Moreover, the highly diverse nature of the parasite population revealed from this study is suggestive of a high degree of transmissibility and may pose a barrier for malaria control efforts in the region. The high antigenic diversity and the creation of new haplotypes correlated to transmission intensity, which might have been due to the presence of multi-clonal infections and multiple recombination events at the parasite sexual stage [25]. Moreover, four hyper-variable amino acid polymorphisms were observed within the PfTRAP exon. The results obtained from this study showed positive and significant selection for the full-length gene (dN-dS = 5.386) and VWF domain (dN-dS = 4.018). This was due to the significantly higher value in the nonsynonymous substitution rate as compared to the synonymous substitution rate. The (P-N-P)n repeat region of the PfTRAP gene showed different allele frequencies of varying PNP repeats. The PNP repeats of Saudi Arabia and Thailand exhibited similar repeat types, while those of Gambian clinical isolates exhibited variations in the P-N-P repeat region.
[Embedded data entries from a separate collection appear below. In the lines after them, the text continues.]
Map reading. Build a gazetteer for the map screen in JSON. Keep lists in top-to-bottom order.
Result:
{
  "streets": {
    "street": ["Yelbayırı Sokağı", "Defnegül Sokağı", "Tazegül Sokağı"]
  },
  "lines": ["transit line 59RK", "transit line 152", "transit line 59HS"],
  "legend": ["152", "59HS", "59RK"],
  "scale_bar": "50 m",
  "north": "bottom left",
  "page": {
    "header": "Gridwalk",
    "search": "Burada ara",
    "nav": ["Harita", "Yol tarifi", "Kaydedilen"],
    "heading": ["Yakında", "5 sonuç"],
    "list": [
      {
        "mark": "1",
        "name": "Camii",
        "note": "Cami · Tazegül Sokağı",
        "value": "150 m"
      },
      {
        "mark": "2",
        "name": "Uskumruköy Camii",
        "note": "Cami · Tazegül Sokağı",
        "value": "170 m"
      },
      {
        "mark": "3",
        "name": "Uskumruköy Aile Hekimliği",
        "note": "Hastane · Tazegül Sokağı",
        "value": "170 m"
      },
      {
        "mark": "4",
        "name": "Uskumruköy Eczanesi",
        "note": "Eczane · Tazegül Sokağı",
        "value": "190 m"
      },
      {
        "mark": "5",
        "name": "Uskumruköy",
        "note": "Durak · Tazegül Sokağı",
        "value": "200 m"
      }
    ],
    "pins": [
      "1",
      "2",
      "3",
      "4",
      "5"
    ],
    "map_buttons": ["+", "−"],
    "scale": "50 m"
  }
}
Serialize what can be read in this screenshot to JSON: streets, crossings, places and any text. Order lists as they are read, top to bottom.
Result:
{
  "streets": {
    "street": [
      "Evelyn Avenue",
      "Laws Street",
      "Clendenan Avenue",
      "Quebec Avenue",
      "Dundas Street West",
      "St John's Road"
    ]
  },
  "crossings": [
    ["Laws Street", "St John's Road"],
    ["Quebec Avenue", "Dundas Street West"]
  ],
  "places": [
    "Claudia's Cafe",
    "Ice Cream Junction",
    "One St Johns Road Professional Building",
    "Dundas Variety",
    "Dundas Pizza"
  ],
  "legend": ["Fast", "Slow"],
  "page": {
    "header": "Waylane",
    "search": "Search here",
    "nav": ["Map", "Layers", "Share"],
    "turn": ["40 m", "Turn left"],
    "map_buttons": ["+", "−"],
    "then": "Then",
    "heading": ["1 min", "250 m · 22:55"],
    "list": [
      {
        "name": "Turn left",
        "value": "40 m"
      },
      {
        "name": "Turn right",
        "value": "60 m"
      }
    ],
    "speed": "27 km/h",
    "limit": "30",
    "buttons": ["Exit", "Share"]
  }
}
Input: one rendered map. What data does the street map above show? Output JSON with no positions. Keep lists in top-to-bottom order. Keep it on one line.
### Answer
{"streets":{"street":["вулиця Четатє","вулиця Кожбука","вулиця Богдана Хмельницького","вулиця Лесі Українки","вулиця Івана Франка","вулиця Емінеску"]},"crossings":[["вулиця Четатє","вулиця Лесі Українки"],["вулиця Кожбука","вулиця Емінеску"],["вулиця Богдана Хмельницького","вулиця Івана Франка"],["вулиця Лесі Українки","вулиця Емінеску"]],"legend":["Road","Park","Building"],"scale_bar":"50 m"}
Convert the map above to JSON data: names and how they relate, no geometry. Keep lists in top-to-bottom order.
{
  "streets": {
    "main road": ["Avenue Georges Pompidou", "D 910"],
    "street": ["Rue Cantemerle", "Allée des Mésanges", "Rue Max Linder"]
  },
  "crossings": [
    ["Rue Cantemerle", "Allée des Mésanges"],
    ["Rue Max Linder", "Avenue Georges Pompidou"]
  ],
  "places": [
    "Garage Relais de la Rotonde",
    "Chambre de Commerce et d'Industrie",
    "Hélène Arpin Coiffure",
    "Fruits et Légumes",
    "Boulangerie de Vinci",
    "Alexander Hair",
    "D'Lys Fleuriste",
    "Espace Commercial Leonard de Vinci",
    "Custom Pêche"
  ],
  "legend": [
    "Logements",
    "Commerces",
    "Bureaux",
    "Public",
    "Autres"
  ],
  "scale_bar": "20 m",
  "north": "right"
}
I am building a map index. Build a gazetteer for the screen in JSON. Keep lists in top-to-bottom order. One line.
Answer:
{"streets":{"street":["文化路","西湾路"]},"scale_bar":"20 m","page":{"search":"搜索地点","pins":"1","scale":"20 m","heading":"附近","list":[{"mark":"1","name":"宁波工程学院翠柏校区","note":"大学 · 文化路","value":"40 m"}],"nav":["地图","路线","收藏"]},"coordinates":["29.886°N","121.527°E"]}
Noticeably, in spite of the low geographical distance between the sampling sites in Saudi Arabia, strong and significant genetic differentiation was observed, resulting in four sub-populations (K = 4). This may imply that the migrant population has a role in transmitting the infection, leading to local transmission. The haplotype network analysis revealed that the clinical samples had high genetic differentiation, which led to clustering of four different sub-populations. Analysis of population differentiation between parasite populations originating from different locations of Saudi Arabia showed high genetic differentiation. Despite having low nucleotide diversity (π = 0.0078) for the PfTRAP gene, significant and high Fst values were obtained between the different geographical locations of Saudi Arabia. Although regions 2 and 3 had low geographical separation, interestingly, the genetic differentiation between them was found to be high (Fst = 0.981; p < 0.05). Previous reports have revealed an increase in malaria transmission during the last few years in Saudi Arabia. The rise in the cases has been reported to be possibly related to the constant flow of immigrants from India, Pakistan, Sudan and Yemen [48]. Yemen is one of the poorest and most underdeveloped countries in the Arabian Peninsula, with the highest malaria incidence and transmission [14]. The high population migration from the war zones of Yemen and the difficulties in supplying sufficient medical services in those regions has also been reported to affect the importation of infections to neighboring countries. Currently, Yemen imposes a serious risk for imported malaria infections [10]. Furthermore, the likelihood of recombination between partially differentiated parasite genomes creates opportunities for further adaptation, including additional host transitions, making malaria control even more challenging.

5. Conclusions

This study is the first attempt to understand the genetic diversity and population genetic structure of the PfTRAP gene using clinical samples from Saudi Arabia. The levels of polymorphism within the sequences were moderate; however, a high level of haplotype diversity was noted, indicating the population expansion of the parasite. Multiple analyses found four distinct sub-populations within the Jazan province of Saudi Arabia, indicating that any TRAP-based vaccine has to consider the alleles defining these sub-populations. The data presented and discussed in this study will be helpful in understanding and rationally designing a TRAP-based vaccine for malaria.